CNM - COMISSÃO DEFINE RELATOR DA PEC QUE SUSTA PENALIDADE POR NÃO APLICAR PERCENTUAL MÍNIMO EM EDUCAÇÃO NA PANDEMIA

Os membros da Comissão Especial da Câmara dos Deputados que analisa a PEC 13-A/2021 elegeram o presidente e os vices na tarde desta quarta-feira, 9 de março. O colegiado votará a proposta que evita penalidades a gestores que não conseguiram aplicar o mínimo constitucional para educação nos anos de 2020 e 2021, por causa da pandemia de Covid-19 e situações como a suspensão de aulas presenciais.

Nomeado para presidência por unanimidade dos votos, o deputado Benes Leocádio (Republicanos-RN) destacou, logo de início, que a proposta não se limita a resguardar prefeitos e gestores que vivenciaram uma situação atípica nos últimos anos, mas também manter os investimentos na área.

“Nossa pretensão é não só resguardá-los dessa pendência [na prestação de contas], mas também possibilitar que aqueles índices não investidos possam ser complementados”, pontuou. De acordo com o texto – já aprovado no Senado –, os Entes que não cumpriram os percentuais em 2020 e em 2021 terão de complementar a diferença de cada ano até 2023.
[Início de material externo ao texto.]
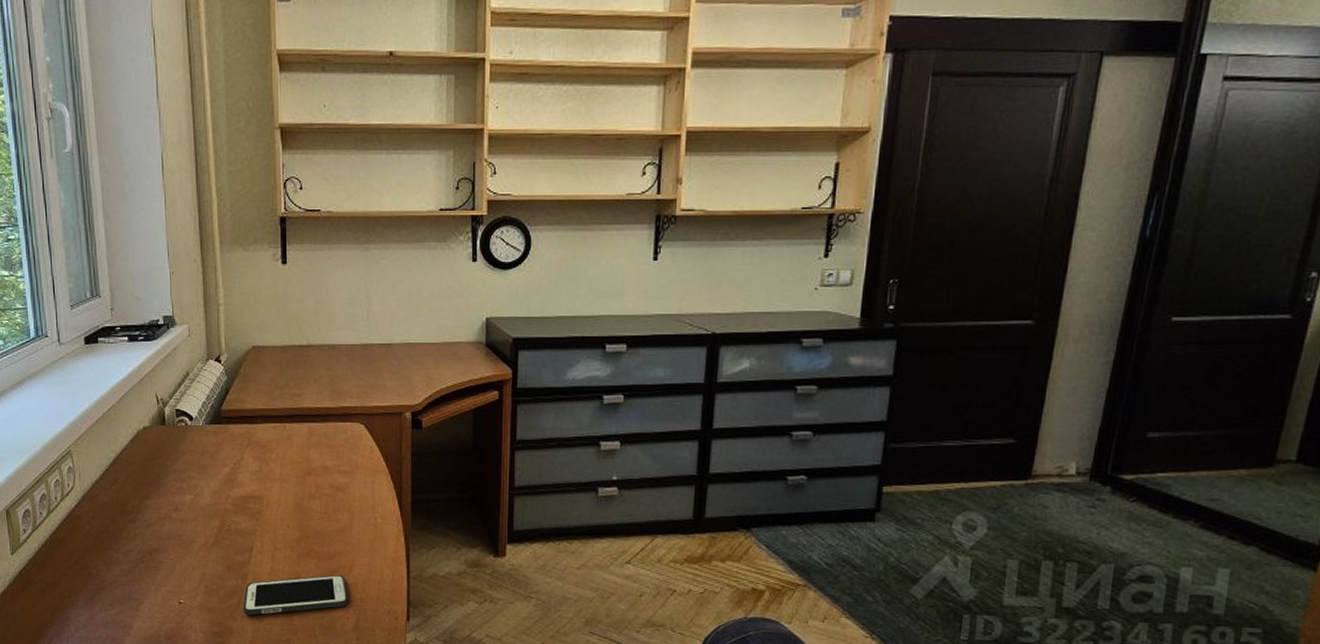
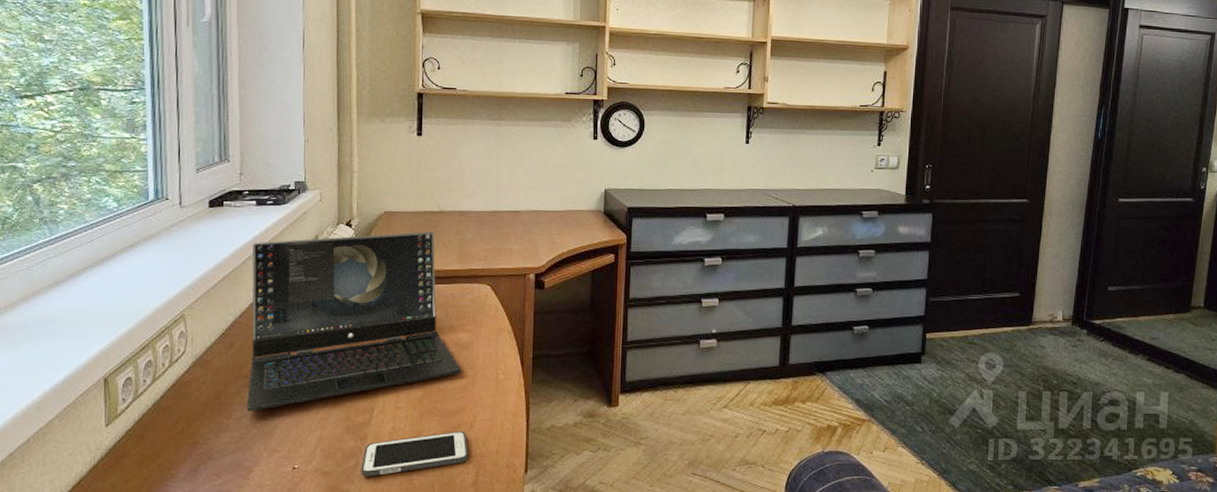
laptop: none [128,367,338,546] -> present [247,231,462,411]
Por regimento, o relator é designado, entre os membros do colegiado, pelo presidente da Comissão. Assim, o deputado Benes Leocádio nomeou o deputado Tiago Dimas (Solidariedade-TO) para a relatoria da PEC. “Vamos trabalhar para que a educação não seja prejudicada. Essa ferramenta é para assegurar a execução e aplicação dos recursos destinados à educação”, avaliou. O parlamentar se colocou à disposição dos prefeitos para dialogar sobre o texto, afirmando que o seu relatório será construído com foco no que o país precisa para o momento.
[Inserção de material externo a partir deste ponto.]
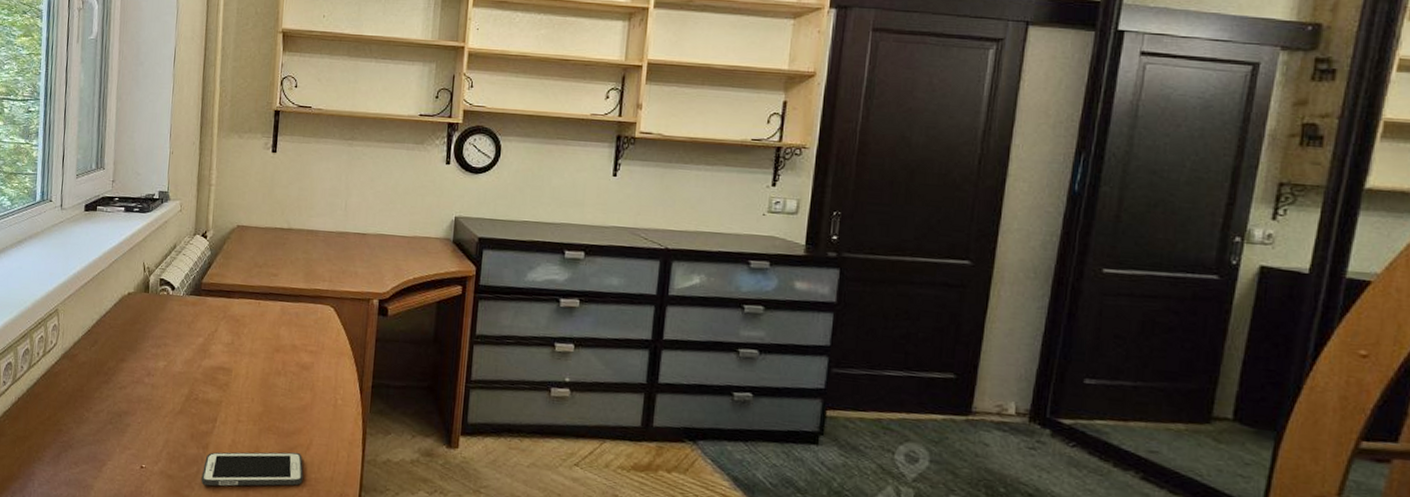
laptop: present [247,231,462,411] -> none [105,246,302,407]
A Comissão Especial que analisa a PEC 13-A/2021 é formada por 34 membros e igual número de suplentes. De forma unânime, 22 deputados votaram pela aprovação da chapa vencedora. O primeiro vice-presidente será o deputado Sérgio Brito (PSD-BA). Iniciado em 24 de fevereiro, o prazo para apresentação de emendas é de 10 sessões.